The universal (exponential) property of $Y^B\times B\xrightarrow{\mathrm{ev}_{B,Y}}Y$ is this: For every $X$ and each map $f\colon X\times B\to Y$ there exists a unique $[f]\colon X\to Y^B$ such that the composition
$$X\times B\xrightarrow{[f]\times\mathrm{id}_B}Y^B\times B\xrightarrow{\mathrm{ev}_{B,Y}}Y$$
equals $f$.
I'd rather conflict with the OP's notation than with mine above. Therefore, we define $f := \mathrm{ev}_{Y_1,Y_2}\circ(\mathrm{id}_{Y_2^{Y_1}}\times\mathrm{ev}_{B,Y_1})\colon Y_2^{Y_1}\times Y_1^{B}\times B\to Y_2$ and from the exponential property (where $X = Y_2^{Y_1}\times Y_1^{B}$ and $Y = Y_2$) we get $c := [f]$, the unique map $c\colon Y_2^{Y_1}\times Y_1^{B}\to Y_2^{B}$ making the above square diagram commute.

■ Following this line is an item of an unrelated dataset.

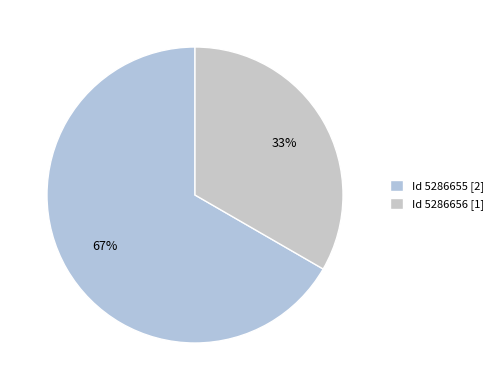

How many segments does this pie chart have?

2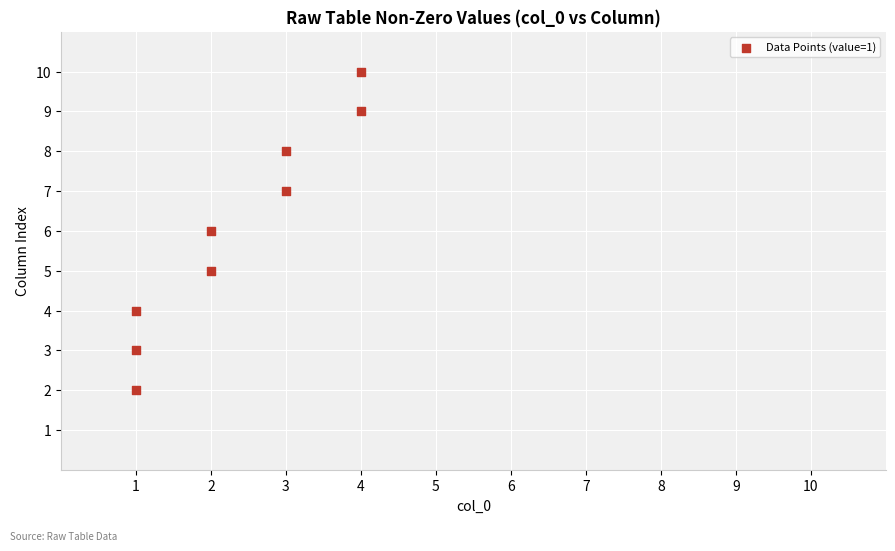

What is the range of Y values (max minus min)?

8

It remains to show that $c([h],[g]) = [h\circ g]$ for every pair of maps $g\colon B\to Y_1$ and $h\colon Y_1\to Y_2$ where $[g]\colon 1\to Y_1^B$ and $[h]\colon 1\to Y_2^{Y_1}$ are the unique maps such that
$$B \xrightarrow{[g]\times \mathrm{id}_B}Y_1^B\times B\xrightarrow{\mathrm{ev}_{B,Y_1}}Y_1$$
equals $g$ and
$${Y_1} \xrightarrow{[h]\times\mathrm{id}_{Y_1}} Y_2^{Y_1}\times Y_1\xrightarrow{\mathrm{ev}_{{Y_1},Y_2}}Y_2$$
equals $h$. Thus, $h\circ g\colon B\to Y_2$ equals
$$
B\to 1\times 1\times B
\xrightarrow{1\times [g]\times \mathrm{id}_B}1\times Y_1^B\times B
\xrightarrow{1\times \mathrm{ev}_{B,Y_1}}1\times Y_1
\xrightarrow{[h]\times \mathrm{id}_{Y_1}}Y_2^{Y_1}\times Y_1\xrightarrow{\mathrm{ev}_{{Y_1},Y_2}}Y_2
$$
and substituting identities gives
\begin{align*}
h\circ g &= (B\to  1\times 1\times B
\xrightarrow{[h]\times [g]\times \mathrm{id}_B}Y_2^{Y_1}\times Y_1^B\times B
\xrightarrow{\mathrm{id}_{Y_2^{Y_1}}\times \mathrm{ev}_{B,Y_1}}Y_2^{Y_1}\times Y_1
\xrightarrow{\mathrm{ev}_{{Y_1},Y_2}}Y_2)
\\&=
(B\to  1\times 1\times B
\xrightarrow{[h]\times [g]\times \mathrm{id}_B}Y_2^{Y_1}\times Y_1^B\times B
\xrightarrow{c\times\mathrm{id}_B}Y_2^{B}\times B
\xrightarrow{\mathrm{ev}_{B,Y_2}}Y_2)
\\&=
(B\to 1\times B
\xrightarrow{c([h]\times [g])\times \mathrm{id}_B}Y_2^{B}\times B
\xrightarrow{\mathrm{ev}_{B,Y_2}}Y_2).
\end{align*}
But this implies $c([h], [g]) = [h\circ g]$.